> [Task description] Set down, exactly as written, every line from the top of the records below to the line containing "Aroma therapie is", both ends included, and no others.
*** Begin section ***
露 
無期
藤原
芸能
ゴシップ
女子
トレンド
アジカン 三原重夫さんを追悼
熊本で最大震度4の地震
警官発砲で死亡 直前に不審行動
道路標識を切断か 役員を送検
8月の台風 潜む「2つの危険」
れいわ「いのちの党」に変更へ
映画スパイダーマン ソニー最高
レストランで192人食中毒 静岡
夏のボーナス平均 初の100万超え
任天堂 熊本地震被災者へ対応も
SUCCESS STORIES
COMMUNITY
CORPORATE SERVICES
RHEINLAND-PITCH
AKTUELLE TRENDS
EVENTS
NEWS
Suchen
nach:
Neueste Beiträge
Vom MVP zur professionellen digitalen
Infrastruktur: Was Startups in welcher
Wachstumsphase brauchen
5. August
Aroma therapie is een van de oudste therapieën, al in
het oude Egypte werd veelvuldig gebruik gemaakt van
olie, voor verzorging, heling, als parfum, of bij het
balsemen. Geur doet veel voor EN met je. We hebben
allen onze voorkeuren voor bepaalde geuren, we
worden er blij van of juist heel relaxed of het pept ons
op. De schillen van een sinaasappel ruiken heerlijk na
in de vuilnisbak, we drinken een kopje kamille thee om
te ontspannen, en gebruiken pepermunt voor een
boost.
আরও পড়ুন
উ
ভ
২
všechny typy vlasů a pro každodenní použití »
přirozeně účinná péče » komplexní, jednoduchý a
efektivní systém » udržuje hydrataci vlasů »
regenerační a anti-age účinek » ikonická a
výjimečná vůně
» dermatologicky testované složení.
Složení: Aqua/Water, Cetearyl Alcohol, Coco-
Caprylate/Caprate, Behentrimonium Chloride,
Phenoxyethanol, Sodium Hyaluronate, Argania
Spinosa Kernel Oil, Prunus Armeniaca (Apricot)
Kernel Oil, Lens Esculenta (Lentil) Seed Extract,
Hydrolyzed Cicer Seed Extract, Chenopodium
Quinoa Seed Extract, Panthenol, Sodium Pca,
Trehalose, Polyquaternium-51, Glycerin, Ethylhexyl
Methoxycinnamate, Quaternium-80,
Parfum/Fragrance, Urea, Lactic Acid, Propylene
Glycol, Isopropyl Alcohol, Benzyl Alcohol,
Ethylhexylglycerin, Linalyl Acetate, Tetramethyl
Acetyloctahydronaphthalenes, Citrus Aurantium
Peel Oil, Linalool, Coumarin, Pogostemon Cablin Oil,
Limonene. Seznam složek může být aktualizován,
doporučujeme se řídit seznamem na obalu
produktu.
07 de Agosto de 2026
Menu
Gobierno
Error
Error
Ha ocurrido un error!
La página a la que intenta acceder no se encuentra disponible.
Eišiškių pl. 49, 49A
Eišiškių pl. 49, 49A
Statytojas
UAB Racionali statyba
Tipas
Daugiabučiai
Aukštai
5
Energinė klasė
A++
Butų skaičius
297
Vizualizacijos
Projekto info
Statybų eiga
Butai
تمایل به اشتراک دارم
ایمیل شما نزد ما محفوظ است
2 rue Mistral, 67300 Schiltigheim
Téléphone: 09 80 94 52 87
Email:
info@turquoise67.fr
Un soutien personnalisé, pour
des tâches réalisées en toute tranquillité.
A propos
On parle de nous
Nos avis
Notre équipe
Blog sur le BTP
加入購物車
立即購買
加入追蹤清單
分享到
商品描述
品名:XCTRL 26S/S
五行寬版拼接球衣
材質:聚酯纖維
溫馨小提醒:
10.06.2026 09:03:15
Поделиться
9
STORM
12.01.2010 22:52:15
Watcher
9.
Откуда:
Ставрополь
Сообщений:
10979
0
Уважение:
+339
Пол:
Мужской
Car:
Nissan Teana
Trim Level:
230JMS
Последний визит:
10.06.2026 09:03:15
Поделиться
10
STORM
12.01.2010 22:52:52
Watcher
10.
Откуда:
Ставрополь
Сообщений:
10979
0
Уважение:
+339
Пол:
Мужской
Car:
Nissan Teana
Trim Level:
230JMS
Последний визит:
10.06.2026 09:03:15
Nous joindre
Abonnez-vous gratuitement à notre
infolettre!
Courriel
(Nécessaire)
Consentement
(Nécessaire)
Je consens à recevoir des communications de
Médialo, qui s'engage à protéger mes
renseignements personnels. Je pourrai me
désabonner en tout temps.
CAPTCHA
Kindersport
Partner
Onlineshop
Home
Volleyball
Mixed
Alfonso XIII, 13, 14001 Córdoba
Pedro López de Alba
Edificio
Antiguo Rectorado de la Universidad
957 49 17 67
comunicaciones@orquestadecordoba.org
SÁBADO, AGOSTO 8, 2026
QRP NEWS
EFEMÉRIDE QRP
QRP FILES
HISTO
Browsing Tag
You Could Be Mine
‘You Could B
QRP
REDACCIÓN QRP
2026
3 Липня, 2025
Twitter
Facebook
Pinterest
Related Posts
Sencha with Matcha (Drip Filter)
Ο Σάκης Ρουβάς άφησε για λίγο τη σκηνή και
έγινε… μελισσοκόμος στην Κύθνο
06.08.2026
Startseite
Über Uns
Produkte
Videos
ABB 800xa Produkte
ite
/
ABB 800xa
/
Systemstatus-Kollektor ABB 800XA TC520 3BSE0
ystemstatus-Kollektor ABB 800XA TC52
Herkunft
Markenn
*** End section ***
> [Written solution]
露 
無期
藤原
芸能
ゴシップ
女子
トレンド
アジカン 三原重夫さんを追悼
熊本で最大震度4の地震
警官発砲で死亡 直前に不審行動
道路標識を切断か 役員を送検
8月の台風 潜む「2つの危険」
れいわ「いのちの党」に変更へ
映画スパイダーマン ソニー最高
レストランで192人食中毒 静岡
夏のボーナス平均 初の100万超え
任天堂 熊本地震被災者へ対応も
SUCCESS STORIES
COMMUNITY
CORPORATE SERVICES
RHEINLAND-PITCH
AKTUELLE TRENDS
EVENTS
NEWS
Suchen
nach:
Neueste Beiträge
Vom MVP zur professionellen digitalen
Infrastruktur: Was Startups in welcher
Wachstumsphase brauchen
5. August
Aroma therapie is een van de oudste therapieën, al in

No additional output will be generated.